Among the efforts to shed light on the issue EJI has created a museum and a memorial in Montgomery, Alabama and has set about to collect soil samples from each site where a person was lynched.

The Community Remembrance Project is in the process of erecting markers at lynching sites in honor of the victims.

That is but a piece of the work, organizers said Saturday. The onus is on each person, no matter race or ethnicity, to examine themselves and to create change within their own mindsets and actions, they said.

“You know how we say those people ought to do something? We are those people,” Flemming said. “And this day and age, we have to make sure that we are allowing for the truth to be told.”

That’s why the work of the Community Remembrance Project is so important, organizers said.

“How can they make a difference if we’re not telling them about what’s happened and what is happening?” Flemming said. “That’s how reconciliation actually takes place. Once we own up to whatever it is. It is what it is. And what can we do collectively and individually to make a difference in this world that we say we love.”

A panel discussion with the filmmakers of "Remembering Willie Earle," and Greenville historian and civil rights advocate, Ruth Ann Butler, during an event by the Community Remembrance Project.
A panel discussion with the filmmakers of "Remembering Willie Earle," and Greenville historian and civil rights advocate, Ruth Ann Butler, during an event by the Community Remembrance Project.
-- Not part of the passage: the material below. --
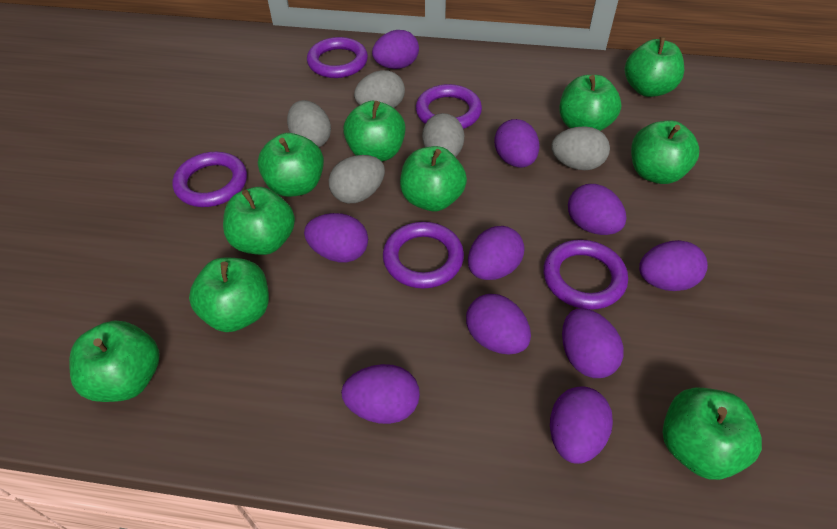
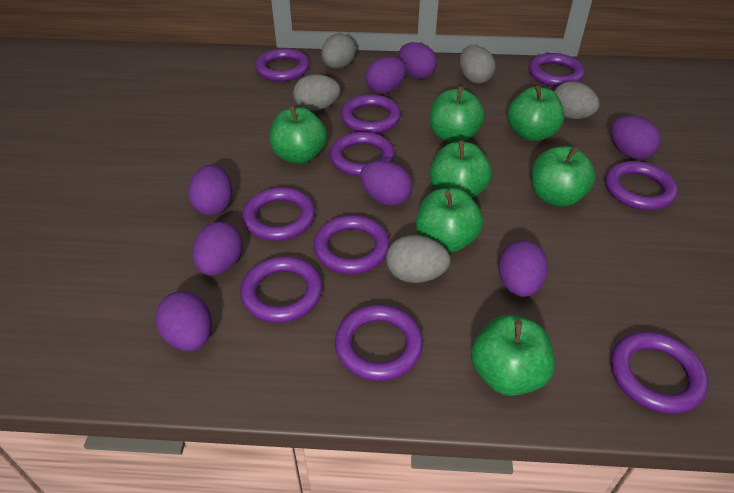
green apple: [69,321,160,402] [189,258,269,332] [223,187,295,255] [258,133,324,197] [343,101,406,161] [400,146,467,211] [559,75,621,131] [625,37,684,97] [631,120,700,184] [662,387,762,480] = 10 -> [270,105,327,164] [416,188,483,253] [430,86,485,143] [430,140,492,198] [471,315,555,396] [507,85,564,141] [531,146,595,207] = 7
purple egg: [304,213,368,262] [341,364,420,424] [372,30,419,69] [466,294,531,355] [468,226,525,280] [494,119,539,168] [550,386,613,464] [562,308,624,378] [568,184,627,235] [639,240,708,291] = 10 -> [155,291,212,351] [188,165,232,215] [192,222,243,276] [360,161,412,206] [365,57,406,94] [398,42,437,79] [498,240,548,297] [611,116,661,159] = 8
purple ring: [172,152,247,207] [307,37,368,78] [383,222,464,289] [416,84,482,129] [543,240,628,310] = 5 -> [240,256,323,323] [242,187,315,241] [255,48,310,82] [313,215,390,274] [330,132,395,177] [335,305,423,381] [341,94,401,134] [528,53,585,87] [605,161,678,210] [611,332,708,414] = 10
Furthering the conversation Saturday was the screening of a film, “Remembering Willie Earle,” by Frank Carroll, Thomas Espy, Stevie Jefferis and Cassie Harding. The documentary presented the case of Earle, a 24-year-old Black man who was accused of killing cab driver, Thomas Brown, and was killed by a mob of over 30 white men in Greenville County in 1947.

The documentary wove a narrative fueled by the experience of AQ Johnson, who had grown up with Earle, and who lived with the impact of his friend’s lynching.

“It affected the community, and it affected my behavior because of what had taken place,” said Butler, who was interviewed in the film. “We need to be reminded.”

CRP will continue its mission of restorative truth telling with events in May and June. The work is hard, it is unending, but it is important, organizers said.

“It is important that we remember because there can be no reconciliation, there can be no healing without remembering and without acknowledging our collective past,” Smith said.